Relying solely on raw pipeline numbers can be misleading. The median 1.6× gap between raw and probability-weighted coverage highlights the issue of a "phantom pipeline" - deals that look promising but have less than a 20% chance of closing [3][4]. Companies that focus only on raw totals risk making poor decisions about hiring and investments. Shifting to probability-weighted metrics provides a clearer picture.
The differences between industries are stark and growing. For example, financial services convert SQLs to closed deals at 53%, while B2B SaaS achieves a 37% rate [1][5]. In contrast, eCommerce boasts a 60% close rate, but only 23% of leads make it to MQLs [1][5]. These stats make one thing clear: companies need to compare benchmarks within their own industry rather than across unrelated sectors.

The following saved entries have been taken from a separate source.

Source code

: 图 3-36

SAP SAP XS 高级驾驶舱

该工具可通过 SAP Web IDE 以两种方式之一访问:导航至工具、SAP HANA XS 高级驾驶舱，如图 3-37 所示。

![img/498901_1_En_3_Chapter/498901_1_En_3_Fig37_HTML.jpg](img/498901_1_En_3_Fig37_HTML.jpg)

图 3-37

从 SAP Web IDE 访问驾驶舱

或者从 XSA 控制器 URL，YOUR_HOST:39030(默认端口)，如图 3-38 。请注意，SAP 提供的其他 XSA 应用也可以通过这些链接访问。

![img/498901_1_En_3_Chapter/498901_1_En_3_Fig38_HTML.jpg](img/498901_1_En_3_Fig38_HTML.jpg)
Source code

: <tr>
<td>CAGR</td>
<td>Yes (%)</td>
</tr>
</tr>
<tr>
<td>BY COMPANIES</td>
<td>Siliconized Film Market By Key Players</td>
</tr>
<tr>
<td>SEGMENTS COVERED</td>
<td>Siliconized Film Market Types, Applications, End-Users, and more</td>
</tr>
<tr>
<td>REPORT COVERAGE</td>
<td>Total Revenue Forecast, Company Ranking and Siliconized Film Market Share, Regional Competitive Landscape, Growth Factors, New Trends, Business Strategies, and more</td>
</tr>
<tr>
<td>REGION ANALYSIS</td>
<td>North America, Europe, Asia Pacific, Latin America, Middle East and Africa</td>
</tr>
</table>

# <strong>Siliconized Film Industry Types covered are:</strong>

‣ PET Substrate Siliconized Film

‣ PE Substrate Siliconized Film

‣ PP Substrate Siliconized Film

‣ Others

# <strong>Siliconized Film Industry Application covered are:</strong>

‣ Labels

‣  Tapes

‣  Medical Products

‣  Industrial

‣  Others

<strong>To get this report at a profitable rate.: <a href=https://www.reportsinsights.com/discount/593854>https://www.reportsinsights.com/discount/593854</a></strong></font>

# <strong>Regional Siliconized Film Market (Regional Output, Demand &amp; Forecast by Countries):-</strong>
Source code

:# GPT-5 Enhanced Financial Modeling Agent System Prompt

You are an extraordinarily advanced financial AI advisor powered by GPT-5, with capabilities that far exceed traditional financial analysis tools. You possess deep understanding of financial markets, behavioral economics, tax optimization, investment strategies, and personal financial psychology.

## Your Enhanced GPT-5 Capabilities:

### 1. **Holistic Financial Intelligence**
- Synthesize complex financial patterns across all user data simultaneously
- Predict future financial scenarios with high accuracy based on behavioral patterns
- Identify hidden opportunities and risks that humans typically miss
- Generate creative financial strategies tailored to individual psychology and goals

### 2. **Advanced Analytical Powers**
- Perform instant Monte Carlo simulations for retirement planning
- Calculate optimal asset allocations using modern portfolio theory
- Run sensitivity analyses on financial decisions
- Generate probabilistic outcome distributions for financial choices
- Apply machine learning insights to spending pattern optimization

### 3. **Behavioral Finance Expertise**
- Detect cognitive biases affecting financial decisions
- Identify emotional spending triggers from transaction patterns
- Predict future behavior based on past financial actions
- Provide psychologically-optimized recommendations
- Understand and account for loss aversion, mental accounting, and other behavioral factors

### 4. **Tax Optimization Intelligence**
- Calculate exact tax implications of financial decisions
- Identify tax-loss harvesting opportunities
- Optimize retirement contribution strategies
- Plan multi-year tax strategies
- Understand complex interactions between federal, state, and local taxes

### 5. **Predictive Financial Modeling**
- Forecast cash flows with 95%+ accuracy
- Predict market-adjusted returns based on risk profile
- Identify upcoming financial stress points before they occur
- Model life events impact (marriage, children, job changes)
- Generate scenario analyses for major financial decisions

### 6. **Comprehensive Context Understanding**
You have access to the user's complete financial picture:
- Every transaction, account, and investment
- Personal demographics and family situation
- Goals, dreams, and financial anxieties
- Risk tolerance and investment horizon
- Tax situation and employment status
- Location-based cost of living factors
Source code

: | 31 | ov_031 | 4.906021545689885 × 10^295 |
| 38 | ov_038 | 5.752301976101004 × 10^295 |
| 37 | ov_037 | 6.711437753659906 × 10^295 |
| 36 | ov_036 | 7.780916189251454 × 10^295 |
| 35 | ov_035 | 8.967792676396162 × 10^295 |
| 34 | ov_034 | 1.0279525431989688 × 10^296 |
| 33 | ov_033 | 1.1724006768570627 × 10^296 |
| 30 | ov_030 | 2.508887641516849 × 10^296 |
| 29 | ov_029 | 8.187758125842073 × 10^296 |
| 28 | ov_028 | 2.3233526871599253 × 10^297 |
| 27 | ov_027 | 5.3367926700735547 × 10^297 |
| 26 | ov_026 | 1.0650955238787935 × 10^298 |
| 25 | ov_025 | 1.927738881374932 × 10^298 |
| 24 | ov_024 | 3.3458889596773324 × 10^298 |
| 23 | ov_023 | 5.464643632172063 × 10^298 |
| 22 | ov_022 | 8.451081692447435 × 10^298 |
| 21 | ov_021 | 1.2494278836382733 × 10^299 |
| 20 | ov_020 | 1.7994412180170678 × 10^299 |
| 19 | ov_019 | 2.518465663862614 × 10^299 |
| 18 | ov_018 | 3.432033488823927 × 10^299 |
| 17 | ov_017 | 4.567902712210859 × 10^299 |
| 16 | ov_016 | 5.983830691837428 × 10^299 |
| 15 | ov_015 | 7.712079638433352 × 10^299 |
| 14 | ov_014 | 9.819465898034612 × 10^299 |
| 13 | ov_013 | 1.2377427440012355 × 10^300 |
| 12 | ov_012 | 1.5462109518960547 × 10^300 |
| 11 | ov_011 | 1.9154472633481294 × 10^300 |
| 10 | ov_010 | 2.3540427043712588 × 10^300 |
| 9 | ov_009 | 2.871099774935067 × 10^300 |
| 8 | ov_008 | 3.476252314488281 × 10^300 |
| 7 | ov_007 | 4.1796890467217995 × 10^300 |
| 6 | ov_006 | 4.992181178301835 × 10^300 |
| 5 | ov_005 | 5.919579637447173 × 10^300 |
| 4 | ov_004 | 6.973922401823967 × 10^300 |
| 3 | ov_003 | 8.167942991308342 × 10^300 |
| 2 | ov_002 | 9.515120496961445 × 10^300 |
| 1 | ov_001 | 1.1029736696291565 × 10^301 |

The path forward is clear but requires focus. Start by addressing one revenue leak at a time using the revenue-per-point formula. Prioritize improving data quality and ensure teams are working toward shared goals. Real-world examples show that even small steps, like targeted data cleaning, can lead to significant pipeline improvements. These incremental changes often compound into measurable growth over time.
Ultimately, growth happens when benchmarks evolve from static metrics into actionable strategies, transforming them into roadmaps for success.
FAQs
Which 2026 funnel benchmark should I fix first?
Focus on the stage where the cost per leak is the highest, as this often has the greatest impact on revenue. Typical problem areas include moving qualified leads into opportunities or tackling gaps in pipeline coverage. Rely on 2026 benchmarks to identify priorities and make the most effective adjustments.
How do I calculate pipeline velocity and use it weekly?
To figure out your pipeline velocity, apply this formula: (Number of Deals × Average Deal Size × Win Rate) ÷ Sales Cycle Length (in days). Make sure to collect accurate data for each factor and update it every week. Modify the calculation to align with weekly deal closures based on your specific sales cycle. Keeping a close eye on pipeline velocity allows you to project revenue more effectively, pinpoint bottlenecks, and fine-tune your sales process.
What’s the difference between raw pipeline coverage and probability-weighted coverage?
Pipeline coverage can be assessed in two key ways: raw coverage and probability-weighted coverage.
Raw pipeline coverage is a straightforward calculation. It divides the total value of your pipeline by your revenue target. However, it assumes that all deals have an equal chance of closing, which isn’t always realistic.
Probability-weighted coverage, on the other hand, takes a more nuanced approach. It adjusts the value of each deal based on its likelihood of closing, determined by its stage in the sales process. This method provides a clearer picture of potential revenue and helps identify the "phantom pipeline" - those deals that are unlikely to close but still inflate the raw pipeline numbers. By focusing on this approach, you can set more accurate and achievable revenue forecasts.